At the trial of an action for labor and materials furnished to the defendant in the construction of a house, "sheets of written records" kept by the plaintiff in the usual course of business showing "materials and labor that went into the job" were admissible in evidence under G. L. (Ter. Ed.) c. 233, Section 78, upon the trial judge's making the preliminary findings required thereby, although such records contained entries transcribed from other writings which the plaintiff was ready to produce. [558-559]
At the trial of an action for labor and materials furnished to the defendant in the construction of a house located on a tract of land which he was developing, it was irrelevant "how much it cost him to improve this property." 
Error in the exclusion of a question asked on direct examination of a witness was not shown in the absence of an offer of proof. 
CONTRACT. Writ in the District Court of Newton dated November 22, 1950.
Upon removal to the Superior Court the action was tried before Beaudreau, J.
Edward E. Cohen, for the defendants.
Louis Karp, (Arthur L. Murray with him,) for the plaintiff.
SPALDING, J. This is an action of contract to recover for labor and materials alleged to have been furnished to the defendants in the construction of a house. The plaintiff had a verdict and the case comes here on the defendants' exceptions. Many questions have been argued by the defendants but only two, which relate to rulings on evidence, are open on this record.
1. While testifying with respect to plumbing and heating work done for the defendants, the plaintiff was shown "nine sheets of written records" which he stated were "record[s] kept . . . in the usual course of business." He further testified that these records were kept under his supervision and showed the "materials and labor that went into the job." "The plaintiff then offered these alleged records in as evidence, to which the defendants objected. The plaintiff . . . testified that he had the originals in court." The judge "admitted the alleged copies in evidence" subject to the defendants' exception. There was no error. These records were plainly admissible under G. L. (Ter. Ed.) c. 233, Section 78, if the preliminary findings required by the statute were made by the trial judge. Where, as here, nothing to the contrary appears, the admission of the records implies a finding of the facts prerequisite to their admission. Bendett v. Bendett, 315 Mass. 59 , 62. Sellew v. Tuttle's Millinery Inc. 319 Mass. 368 , 371. The defendants argue that evidence admitted consisted of copies of the records rather than originals and hence violated the best evidence rule.

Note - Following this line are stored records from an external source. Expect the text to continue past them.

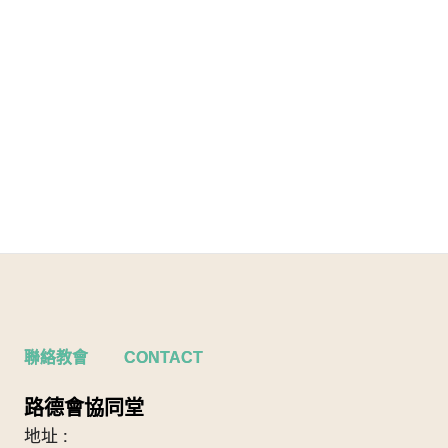
聯絡教會 CONTACT
路德會協同堂
地址 :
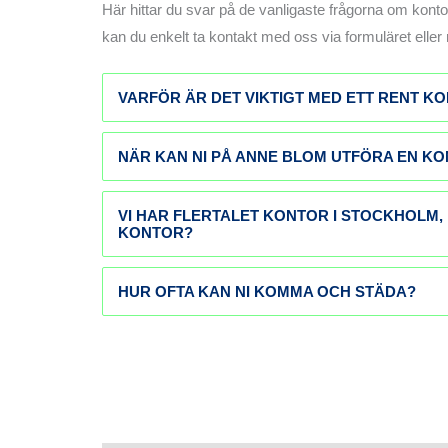
Här hittar du svar på de vanligaste frågorna om konto
kan du enkelt ta kontakt med oss via formuläret eller 
VARFÖR ÄR DET VIKTIGT MED ETT RENT K
NÄR KAN NI PÅ ANNE BLOM UTFÖRA EN K
VI HAR FLERTALET KONTOR I STOCKHOLM,
KONTOR?
HUR OFTA KAN NI KOMMA OCH STÄDA?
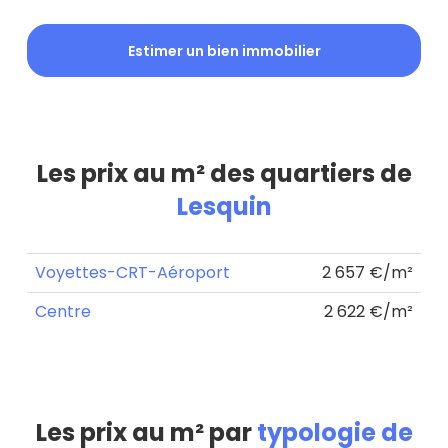
Estimer un bien immobilier
Les prix au m² des quartiers de
Lesquin
Voyettes-CRT-Aéroport
2 657 €/m²
Centre
2 622 €/m²
Les prix au m² par
typologie de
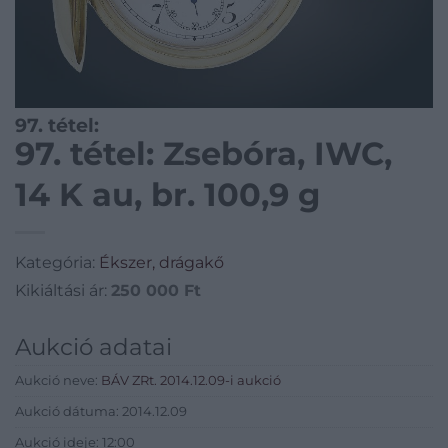
97. tétel:
97. tétel: Zsebóra, IWC,
14 K au, br. 100,9 g
Kategória:
Ékszer, drágakő
Kikiáltási ár:
250 000
Ft
Aukció adatai
Aukció neve:
BÁV ZRt. 2014.12.09-i aukció
Aukció dátuma: 2014.12.09
Aukció ideje: 12:00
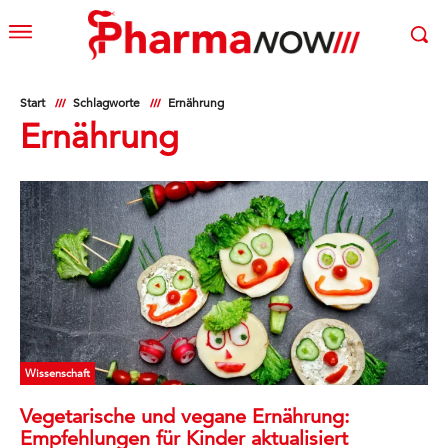
Start
Schlagworte
Ernährung
Ernährung
Wissenschaft
Vegetarische und vegane Ernährung:
Empfehlungen für Kinder aktualisiert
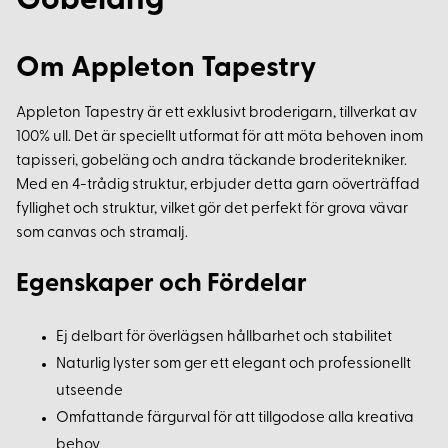
Gobeläng
Om Appleton Tapestry
Appleton Tapestry är ett exklusivt broderigarn, tillverkat av
100% ull. Det är speciellt utformat för att möta behoven inom
tapisseri, gobeläng och andra täckande broderitekniker.
Med en 4-trådig struktur, erbjuder detta garn oöverträffad
fyllighet och struktur, vilket gör det perfekt för grova vävar
som canvas och stramalj.
Egenskaper och Fördelar
Ej delbart för överlägsen hållbarhet och stabilitet
Naturlig lyster som ger ett elegant och professionellt
utseende
Omfattande färgurval för att tillgodose alla kreativa
behov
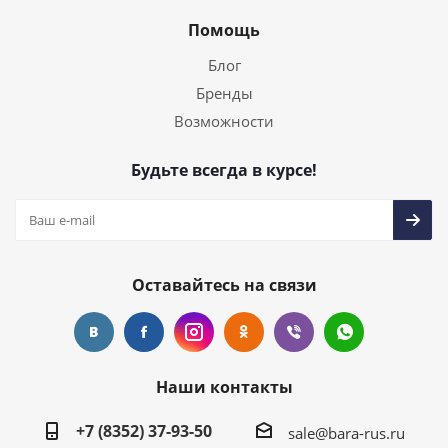
Помощь
Блог
Бренды
Возможности
Будьте всегда в курсе!
Оставайтесь на связи
Наши контакты
+7 (8352) 37-93-50
sale@bara-rus.ru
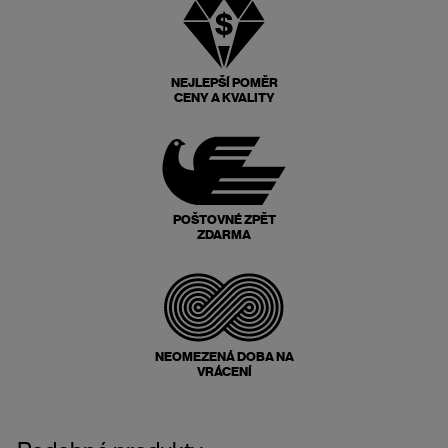
NEJLEPŠÍ POMĚR
CENY A KVALITY
POŠTOVNÉ ZPĚT
ZDARMA
NEOMEZENÁ DOBA NA
VRÁCENÍ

But we do not so interpret the record. We think that a fair construction of the record is that the sheets introduced were not copies of the plaintiff's records but were the actual records themselves. To be sure, they undoubtedly contained entries that were transcribed from other records, and in
that sense they might be said to be copies. But that did not render the records inadmissible under Section 78. On the contrary, that section expressly provides that the "entry, writing or record" shall be admissible notwithstanding the fact that "it is transcribed . . . hearsay or self-serving." The statute goes on to provide that the court, in its discretion, before admitting the record may require the party offering it to produce the original "entry, writing, document or account" from which the record was transcribed. We are of opinion that when the plaintiff stated that "he had the originals in court" he was merely showing a readiness to satisfy the provision of the statute just referred to if called upon to do so.
2. It appeared that the house on which the plaintiff furnished labor and materials was one in a larger tract which the defendants were developing. The defendant Edward Cohen during his direct examination was asked "how much it cost him to improve this property" and the question was excluded subject to the defendants' exception. The defendants argue that this would tend to establish the value of the development and that they were entitled to show this under their answer in recoupment in proving the damage sustained by them by reason of the plaintiff's alleged breach of contract. There was no error. It is difficult to see how this evidence was relevant in an action to recover for labor and materials furnished with respect to a particular house. Moreover, the defendants have not shown how they were harmed by the ruling, for they made no offer of proof. Nicholas v. Lewis Furniture Co. 292 Mass. 500 , 504. Commonwealth v. Granito, 326 Mass. 494 , 497.